演技派で売り出して、気の抜けた娯楽作で白人の相棒役で(二番手の)看板を張る、といったブラツクスター定番コースをとらなかったのがウェズリー・スナイプス。
もっぱらアクション路線でクリーンヒットを放っている。
加えて、共演の白人スターに曲者ばかり並んでいるのも面白い。
『パッセンジャー57』のブルース・ペイン
『ハード・プレイ』『マネートレイン』のウディ・ハレルソン
『ライジング・サン』のショーン・コネリー
『デモリションマン』のシルベスター・スタローン
『三人のエンジェル』のパトリック・スウェイジ、ジョン・レグイザモ
『ボイリング・ポイント』のデニス・ホッパー
『ドロップ・ゾーン』のゲーリー・ビジー
『ザ・ファン』のロバート・デニーロ
『ブレイド』のスティーヴン・ドーフ、クリス・クリストファーソン
『アート オブ ウォー』のドナルド・サザーランド
などといった顔ぶれ。
最近はいささかパワーレベルがダウンしてきているが……。
巻き返しを期待しよう。
観落としていたのが、『三人のエンジェル』
スナイプス、スウェイジ、レグイザモ。女装の競演がナントモ……。
『ブレイド』シリーズは「非純血」のヴァンパイアが吸血鬼ハンターになるという設定。スナイプスの主演は三部作で終わった。
最新作は、『ギャロウ・ウォーカー 煉獄の処刑人』
マカロニウェスタンとゾンビ・アクションとホドロフスキー的悪趣味の合体。
自分の殺した相手が不死のゾンビとなって彷徨う、といったややこしい「オキテ」を定められた殺し屋の宿命。

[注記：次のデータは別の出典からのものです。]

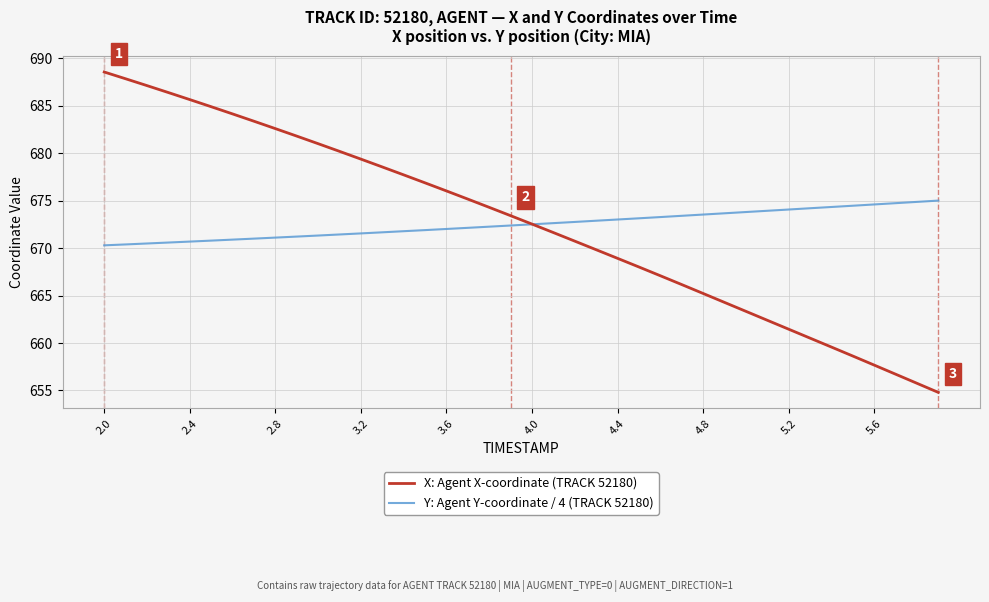

What is the greatest value displayed?

688.6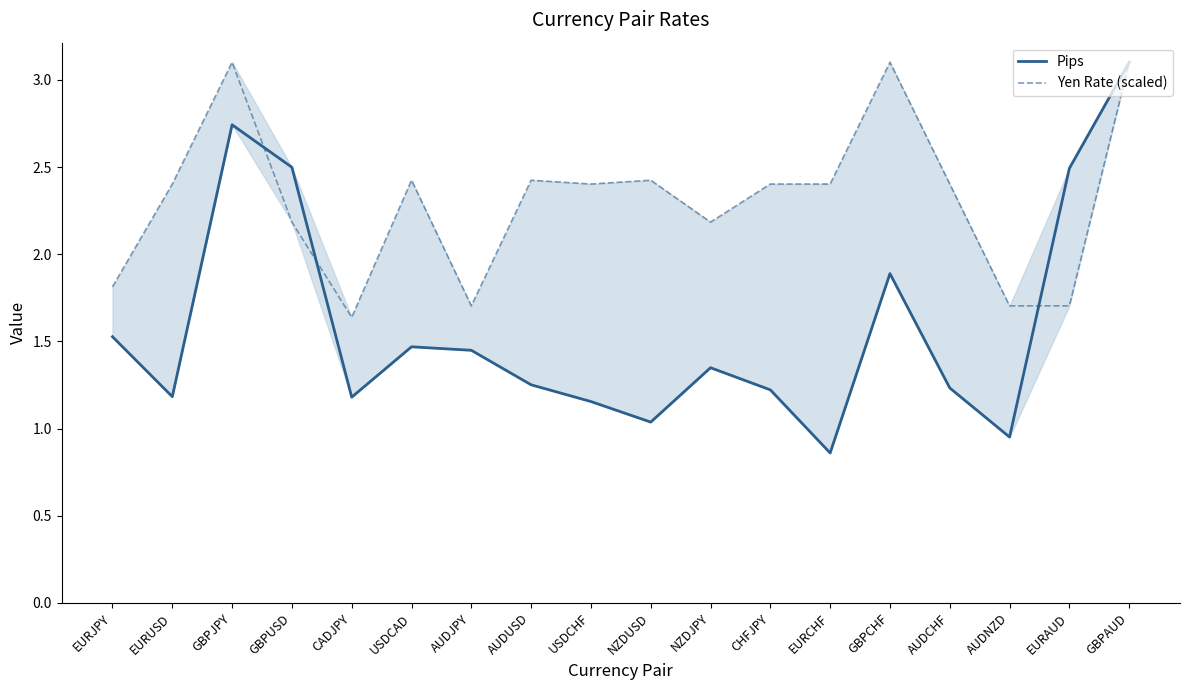

Reading right to left, transcribe all the data shown in this chart.

Pips: 3.1	2.5	1.0	1.2	1.9	0.9	1.2	1.3	1.0	1.2	1.3	1.4	1.5	1.2	2.5	2.7	1.2	1.5
Yen Rate (scaled): 3.1	1.7	1.7	2.4	3.1	2.4	2.4	2.2	2.4	2.4	2.4	1.7	2.4	1.6	2.2	3.1	2.4	1.8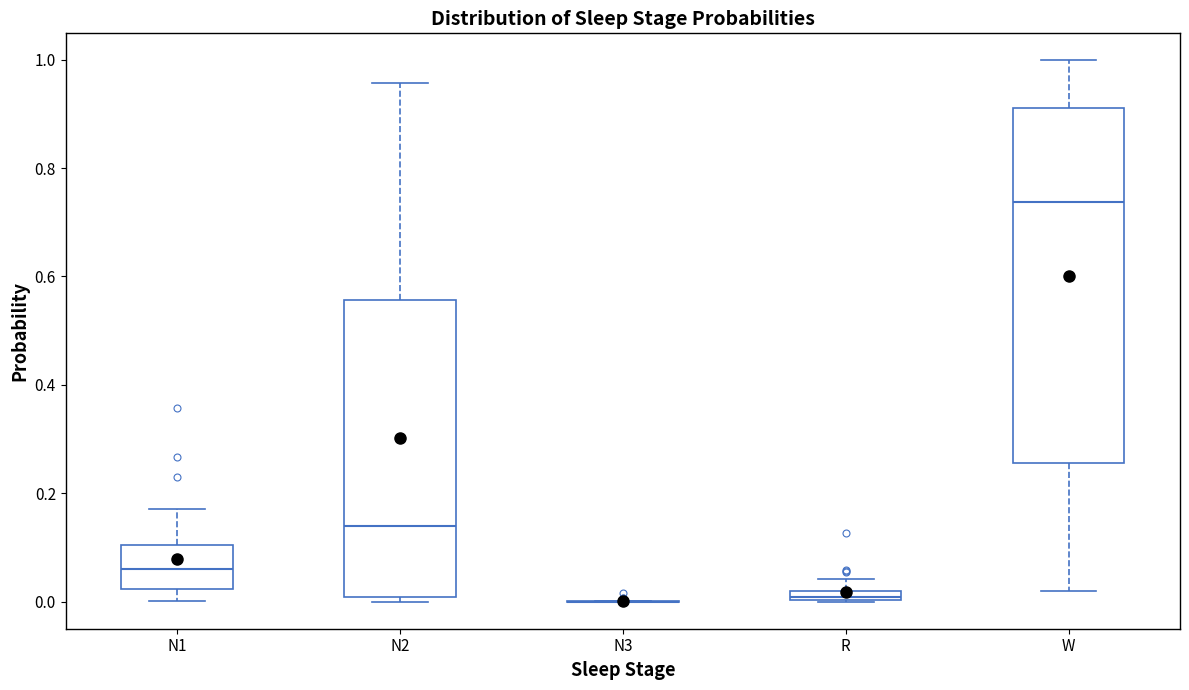

Where is the upper edge of the box for N1 on the y-axis? The values are not printed on the chart, so give them approximately, as read against the axis.

0.10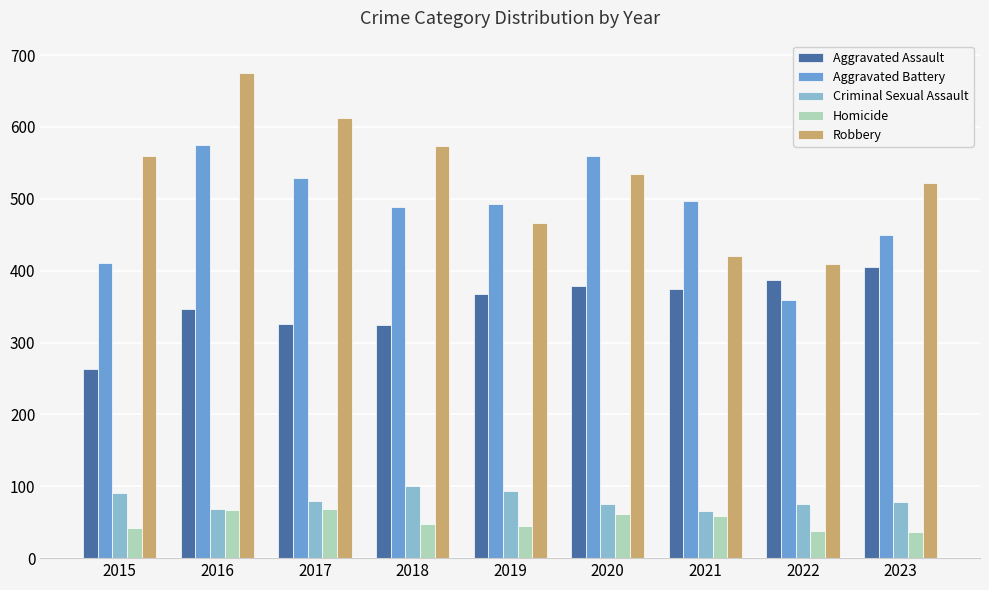

Which series has the largest range (max minus min)?

Robbery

これは、やはり『ブレイド』のヴァンパイア・ハンターの「煉獄」に通じているようだ。純血種ではない故に、自らの種族を裏切って敵対するしかない呪われた宿命を背負う男。
白人の支配する世界で、黒人が白人ヒーローの「代理」を努めることは可能なのか。その矛盾をつきつめたところに出現する逆説的なヒーローだ。